Plus précisément, "On assiste à des problèmes de congestion des réseaux dans les grandes villes aux heures de pointe", remarque Pierre Carbonne, analyste à l'Idate. "Ce phénomène devrait s'étendre au niveau géographique avec la généralisation de l'internet mobile". Du coup, les opérateurs courent le risque de vivre des pannes… très médiatiques.

Points chauds

Les opérateurs doivent donc renforcer leurs réseaux sur certains "points chauds" du réseau. Selon l'équipementier Ericsson, en moyenne 1% d'un réseau supporte 50% du trafic. "Le problème concerne certains utilisateurs, utilisant certains types de terminaux mobiles très gourmant en données (clé USB 3G, smartphones), à certaines heures", explique Steven Hartley, analyste senior au cabinet Ovum.

Les opérateurs doivent donc fixer quelques rustines sur à des endroits précis de leurs réseaux.
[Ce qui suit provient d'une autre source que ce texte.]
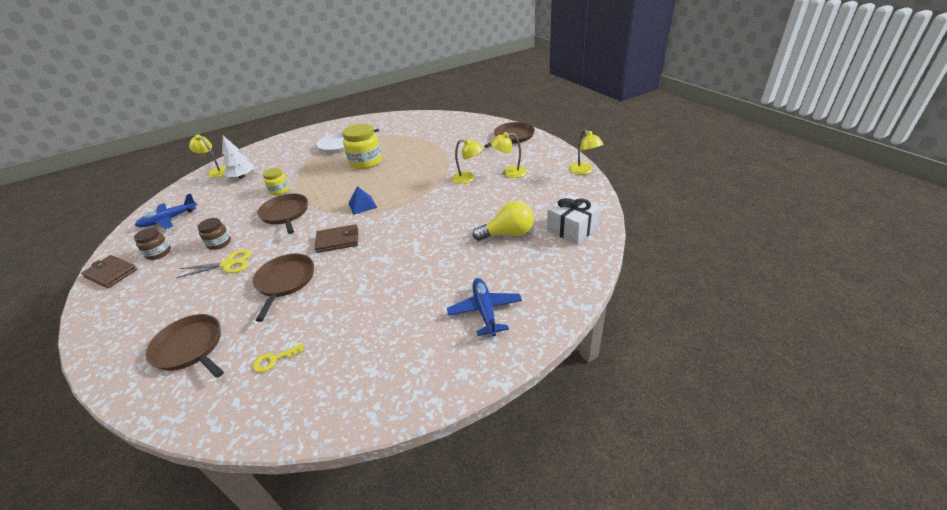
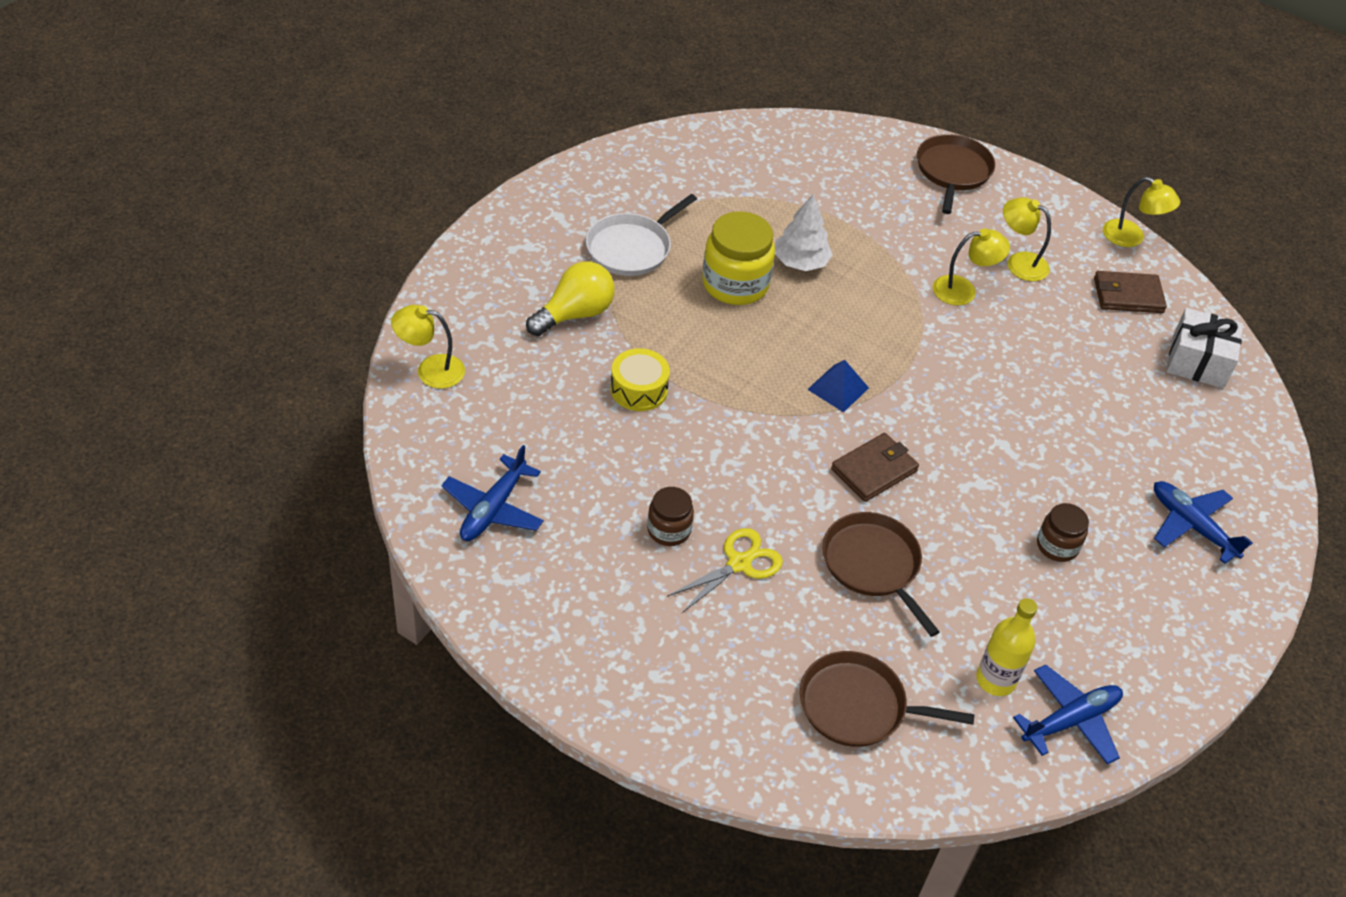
camera: 35 degrees left, 10 degrees up
(111, 273) = (541, 642): brown wallet -> brown wallet (1128, 295)
(158, 253) = (577, 580): brown jar -> brown jar (1057, 546)
(242, 177) = (512, 372): white tree -> white tree (800, 262)
(274, 360) = (995, 680): yellow key -> yellow bottle
(279, 190) = (639, 389): yellow jar -> yellow drum
(285, 214) = (718, 440): brown pan -> none
(287, 400) = (1070, 720): none -> blue plane
(508, 234) = (1119, 392): yellow light bulb -> yellow light bulb (575, 314)
(509, 172) = (1019, 263): yellow lamp -> yellow lamp turned 60 degrees clockwise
Problème, les coûts augmentent actuellement plus rapidement que les revenus liés à l'Internet mobile, ce qui réduit les marges du secteur.

Coûts élevés

Les opérateurs vont devoir se coltiner ce problème durant quelques années. "Ils se trouvent dans une situation délicate qui devrait perdurer jusqu'en 2011 environ", analyse Jean-Claude Delcroix. "Le coût de la technologie réseau, très élevé actuellement avec la 3G+, devrait être divisé par dix dans les cinq ans avec l'émergence de la LTE (Long Term Evolution)".

En attendant, les opérateurs fixent des plafonds de téléchargement. En outre, ils vont devoir utiliser des techniques de déviation du trafic vers des bornes wifi, ou encore vers des réseaux fixes, notamment pour les usages domestiques de l'internet mobile, très répandu. De leur habileté en la matière dépendront l'efficacité de leur réseau et la sauvegarde de leurs marges.

"Machine to Machine"

En outre, les opérateurs devront trouver de nouvelles sources de revenu pour rentabiliser ces investissements. En outre, les opérateurs devront trouver de nouvelles sources de revenu. "Ils peuvent vendre des capacités réseau avec une qualité de service différenciée, à des entreprises de services, comme des fabricants de GPS, en leur proposant de faire passer par leur tuyaux des informations sur le trafic routier. On peut trouver d’autres exemples dans la e-santé et la e-education", décrit André Mechaly, d'Alcatel-Lucent. Ce type de service, appelé communication de machine à machine (M2M), offre donc de nouvelles perspectives aux opérateurs. A eux de savoir en profiter.